As we march forward towards spring, some proven treatments and more and more people receiving the vaccine, I am feeling relief and hope. Little by little hope is replacing fear. We know what happened, so lingering in the recent past with that fearful feeling will do us no good. It will eventually leave a harmful irreparable mark. Looking ahead at the uncertainty of the future can also implode in fear. Being here today, taking stock of the reality right here, looking at the bigger picture and realizing it is okay, is a healthy way of living right now. I’m finding this way these days to try and simplify everything and lighten the load on my shoulders and in my heart. 
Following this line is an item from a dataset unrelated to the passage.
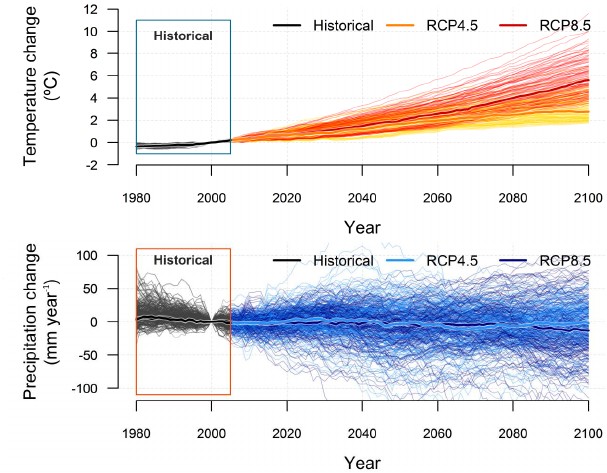
Figure 4. Changes in mean air temperature and total annual precip- itation related to climate change for the nine general climate models and the two climate change scenarios for the all the studied meteo- rological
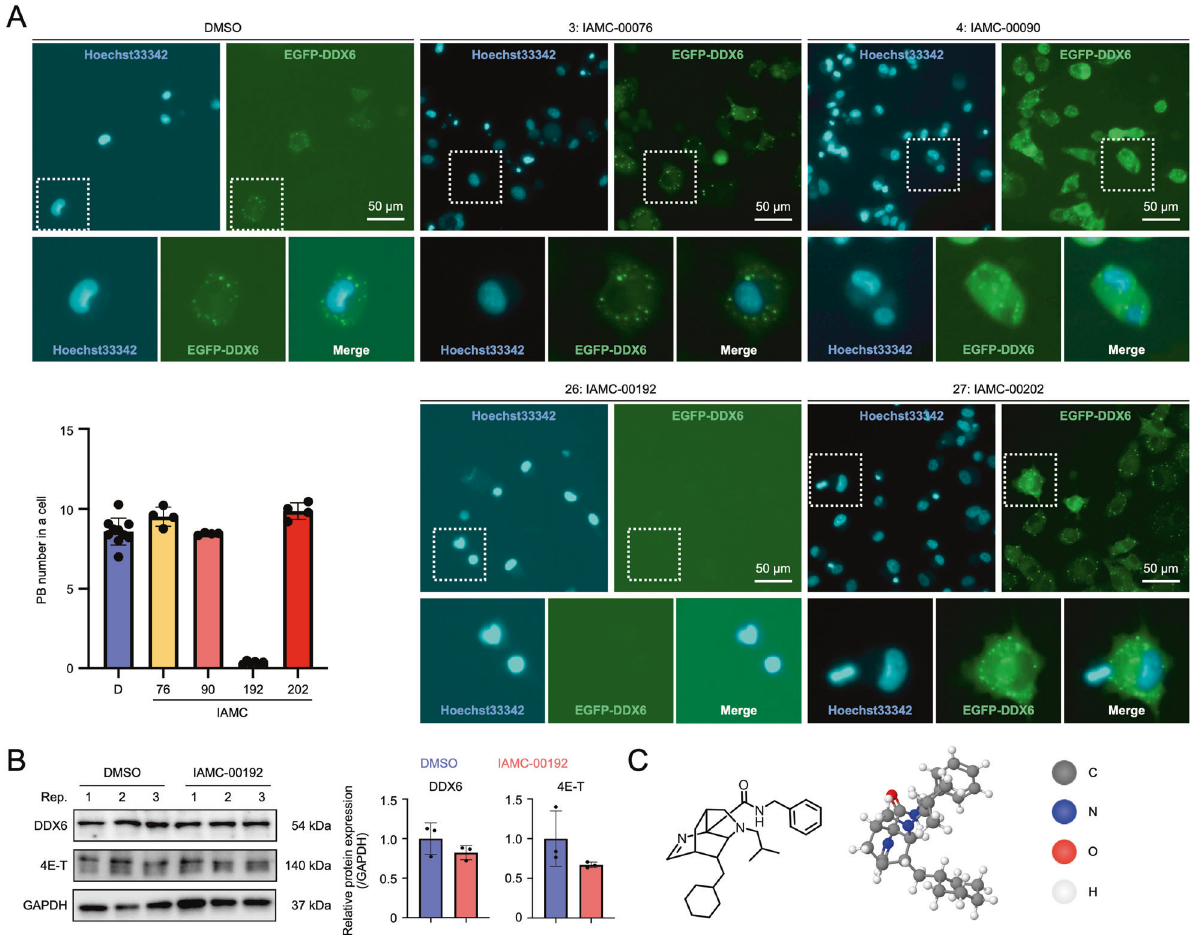
Fig. 2 Inhibition of PB formation by the small molecule inhibitors. A Exposure experiments of candidate factors inhibiting RNA degradation to A549 EGFP-DDX6. GFP foci are PB. Nuclei were stained with Hoechst33342. The graph shows the number of intracellular PBs when each small molecule inhibitor was added. B Protein expression analysis of A549 when a small molecule inhibitor IAMC-00192 was added using Western blotting. Each graph shows the result in triplicate. C Structure of IAMC-00192. The molecular model on the right is the 3D structure described by MolView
Change in the way we lived in the past year and are living now can be welcome and unwelcome. The only people I have heard who have liked this past year were boasting about their financial gain due to the demand of their goods and/or services.  Maybe that is just their way of making sense of it and hoping that deep down they empathize with all who have been terribly affected. If we learned one thing, here it is: that it doesn’t matter what you do, how much you have, what gender you identify with, the color of your skin, the religion you practice, anything at all that could be different than anyone else, you could have been and could be affected in numerous ways.  If that is not a unifying force, I don’t know what is. 

So, coming from a place of unity—we are all in this together—there will be changes that we will all have to embrace in order to move forward and be happy. It may take a while to get used to but accepting and releasing the anxiousness will make it easier to adapt. It took me quite a while to stop feeling angst when I traveled after 9/11. Frequent work trips became longer and more complicated. Among other things, I had to get to the airport way earlier than I had ever in my life. When I think back, if I had adopted the following mindset, I would have saved myself a lot of disequilibrium and heartache. 

“When we resist, it's called suffering. But when we can completely let go and not struggle against it, when we can embrace the groundlessness of our situation and relax into its dynamic quality, that's called enlightenment.” (Pema Chodron).         Enlightenment could be, in this human crisis, hope and security. We have to remember that whether we worry or not, the situation is the same—it is not going to change by our worry or lack of it. What will change is how we react and adapt to the changes that have resulted from this crisis. I am going to make a point of dropping into each moment in each and every day with gratitude, acceptance and openness, letting go of resisting what may have shifted during this past year.

May you be happy. May you be free. May you be compassionate. May you be grateful. May you let go of things that do not serve you. May you have inner peace.